• **Exercise brief**
Could you set down exactly the lines in the records below between the line holding "Store at 20°" and the line holding "PACKAGING INFORMATION", inclusive?
╭─ Records provided
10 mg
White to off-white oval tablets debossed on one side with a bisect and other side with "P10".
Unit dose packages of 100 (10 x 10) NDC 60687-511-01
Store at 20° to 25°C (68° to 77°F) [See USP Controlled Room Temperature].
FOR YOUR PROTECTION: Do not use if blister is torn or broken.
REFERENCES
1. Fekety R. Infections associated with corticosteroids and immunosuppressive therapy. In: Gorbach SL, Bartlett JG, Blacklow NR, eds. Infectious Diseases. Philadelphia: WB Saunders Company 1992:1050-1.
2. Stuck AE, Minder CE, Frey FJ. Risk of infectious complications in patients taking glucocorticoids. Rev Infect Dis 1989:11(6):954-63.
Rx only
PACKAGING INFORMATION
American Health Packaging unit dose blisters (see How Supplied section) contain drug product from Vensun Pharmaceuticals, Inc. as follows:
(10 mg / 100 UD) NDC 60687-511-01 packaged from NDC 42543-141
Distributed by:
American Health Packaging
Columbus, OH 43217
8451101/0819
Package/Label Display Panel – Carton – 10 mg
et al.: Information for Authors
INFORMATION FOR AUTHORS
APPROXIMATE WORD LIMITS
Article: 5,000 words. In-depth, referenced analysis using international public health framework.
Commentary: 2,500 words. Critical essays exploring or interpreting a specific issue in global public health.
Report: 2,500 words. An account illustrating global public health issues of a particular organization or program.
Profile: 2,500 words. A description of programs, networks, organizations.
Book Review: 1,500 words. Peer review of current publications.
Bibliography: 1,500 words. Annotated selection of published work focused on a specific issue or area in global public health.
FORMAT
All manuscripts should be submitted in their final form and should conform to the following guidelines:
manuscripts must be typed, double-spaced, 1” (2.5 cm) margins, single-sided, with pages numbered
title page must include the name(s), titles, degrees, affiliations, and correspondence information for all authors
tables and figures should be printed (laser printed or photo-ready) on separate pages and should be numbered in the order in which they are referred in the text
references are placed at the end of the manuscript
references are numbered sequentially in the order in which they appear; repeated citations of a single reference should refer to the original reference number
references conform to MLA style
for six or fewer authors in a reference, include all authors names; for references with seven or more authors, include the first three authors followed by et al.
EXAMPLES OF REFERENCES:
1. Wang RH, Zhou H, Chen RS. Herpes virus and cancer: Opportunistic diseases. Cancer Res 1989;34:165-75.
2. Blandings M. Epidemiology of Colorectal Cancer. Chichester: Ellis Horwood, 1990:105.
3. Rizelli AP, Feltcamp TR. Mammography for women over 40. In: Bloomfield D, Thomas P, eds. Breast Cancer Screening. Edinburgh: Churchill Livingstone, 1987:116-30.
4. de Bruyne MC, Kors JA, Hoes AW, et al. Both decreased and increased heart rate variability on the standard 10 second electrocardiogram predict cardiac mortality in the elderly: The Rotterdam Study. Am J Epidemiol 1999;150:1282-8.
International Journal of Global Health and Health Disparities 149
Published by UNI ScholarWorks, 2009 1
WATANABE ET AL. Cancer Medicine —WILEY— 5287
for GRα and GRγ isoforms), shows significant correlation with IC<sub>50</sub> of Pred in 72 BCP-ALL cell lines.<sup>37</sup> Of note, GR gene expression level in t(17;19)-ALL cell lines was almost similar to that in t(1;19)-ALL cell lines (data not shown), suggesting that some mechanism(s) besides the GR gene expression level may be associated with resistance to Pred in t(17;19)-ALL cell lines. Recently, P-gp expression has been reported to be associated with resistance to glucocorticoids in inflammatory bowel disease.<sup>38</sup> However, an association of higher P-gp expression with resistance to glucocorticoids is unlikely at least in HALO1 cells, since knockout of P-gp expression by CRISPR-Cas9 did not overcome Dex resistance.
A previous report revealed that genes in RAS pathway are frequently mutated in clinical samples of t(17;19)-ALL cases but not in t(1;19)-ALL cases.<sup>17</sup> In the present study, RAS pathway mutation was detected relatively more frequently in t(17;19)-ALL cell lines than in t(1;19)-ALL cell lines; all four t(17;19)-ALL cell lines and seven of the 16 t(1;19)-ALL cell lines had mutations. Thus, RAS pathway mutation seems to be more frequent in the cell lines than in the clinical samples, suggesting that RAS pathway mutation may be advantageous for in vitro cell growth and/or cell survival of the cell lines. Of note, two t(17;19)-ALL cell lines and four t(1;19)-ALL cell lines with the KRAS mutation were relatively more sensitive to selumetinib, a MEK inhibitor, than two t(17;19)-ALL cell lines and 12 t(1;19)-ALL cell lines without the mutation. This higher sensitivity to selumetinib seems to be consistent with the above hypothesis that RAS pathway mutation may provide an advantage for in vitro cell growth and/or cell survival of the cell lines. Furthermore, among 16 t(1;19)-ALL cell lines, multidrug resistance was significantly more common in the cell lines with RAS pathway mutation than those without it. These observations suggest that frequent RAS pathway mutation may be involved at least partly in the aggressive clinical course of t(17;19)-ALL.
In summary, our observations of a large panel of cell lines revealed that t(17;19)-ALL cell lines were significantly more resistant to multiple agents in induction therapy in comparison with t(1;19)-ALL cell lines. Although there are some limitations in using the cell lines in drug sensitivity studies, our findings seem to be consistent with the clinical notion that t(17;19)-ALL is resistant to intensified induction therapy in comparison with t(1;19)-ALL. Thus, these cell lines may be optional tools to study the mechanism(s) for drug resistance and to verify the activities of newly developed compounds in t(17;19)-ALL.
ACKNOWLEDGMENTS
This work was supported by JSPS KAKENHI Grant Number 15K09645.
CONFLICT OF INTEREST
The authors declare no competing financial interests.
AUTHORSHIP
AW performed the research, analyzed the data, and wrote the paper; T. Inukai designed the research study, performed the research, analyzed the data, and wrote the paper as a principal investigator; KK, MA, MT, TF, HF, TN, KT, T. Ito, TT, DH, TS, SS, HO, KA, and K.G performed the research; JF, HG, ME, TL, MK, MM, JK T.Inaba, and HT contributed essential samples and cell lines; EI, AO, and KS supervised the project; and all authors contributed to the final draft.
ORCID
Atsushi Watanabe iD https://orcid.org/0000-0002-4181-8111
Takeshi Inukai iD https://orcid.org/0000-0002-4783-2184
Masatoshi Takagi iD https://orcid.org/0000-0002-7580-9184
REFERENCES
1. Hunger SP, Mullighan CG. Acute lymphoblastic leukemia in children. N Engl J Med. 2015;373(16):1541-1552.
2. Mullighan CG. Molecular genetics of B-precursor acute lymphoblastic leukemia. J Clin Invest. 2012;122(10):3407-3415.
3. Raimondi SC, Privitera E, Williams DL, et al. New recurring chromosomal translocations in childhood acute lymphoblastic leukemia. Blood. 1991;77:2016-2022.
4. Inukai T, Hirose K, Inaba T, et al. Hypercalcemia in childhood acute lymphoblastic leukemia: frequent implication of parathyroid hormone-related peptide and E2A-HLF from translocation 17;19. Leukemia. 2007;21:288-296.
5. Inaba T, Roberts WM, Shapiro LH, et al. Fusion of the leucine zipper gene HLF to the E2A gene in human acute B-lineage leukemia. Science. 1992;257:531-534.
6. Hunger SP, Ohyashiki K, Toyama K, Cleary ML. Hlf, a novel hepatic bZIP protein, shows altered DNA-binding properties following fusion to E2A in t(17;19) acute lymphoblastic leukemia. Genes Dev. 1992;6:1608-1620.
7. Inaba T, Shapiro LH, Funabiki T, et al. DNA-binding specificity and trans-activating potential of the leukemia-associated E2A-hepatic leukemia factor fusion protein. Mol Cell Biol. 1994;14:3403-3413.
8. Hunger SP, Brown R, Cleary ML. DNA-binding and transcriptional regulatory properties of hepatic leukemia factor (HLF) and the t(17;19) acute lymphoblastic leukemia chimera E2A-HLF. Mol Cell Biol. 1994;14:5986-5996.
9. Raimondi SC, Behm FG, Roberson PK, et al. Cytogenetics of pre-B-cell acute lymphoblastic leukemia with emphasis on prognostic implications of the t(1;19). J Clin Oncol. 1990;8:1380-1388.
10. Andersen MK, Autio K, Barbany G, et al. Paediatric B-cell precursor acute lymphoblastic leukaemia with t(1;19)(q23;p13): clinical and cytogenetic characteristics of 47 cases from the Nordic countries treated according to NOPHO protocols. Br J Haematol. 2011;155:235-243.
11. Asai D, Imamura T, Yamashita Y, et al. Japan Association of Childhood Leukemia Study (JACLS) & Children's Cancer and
╰─
• **Exercise output**
Store at 20° to 25°C (68° to 77°F) [See USP Controlled Room Temperature].
FOR YOUR PROTECTION: Do not use if blister is torn or broken.
REFERENCES
1. Fekety R. Infections associated with corticosteroids and immunosuppressive therapy. In: Gorbach SL, Bartlett JG, Blacklow NR, eds. Infectious Diseases. Philadelphia: WB Saunders Company 1992:1050-1.
2. Stuck AE, Minder CE, Frey FJ. Risk of infectious complications in patients taking glucocorticoids. Rev Infect Dis 1989:11(6):954-63.
Rx only
PACKAGING INFORMATION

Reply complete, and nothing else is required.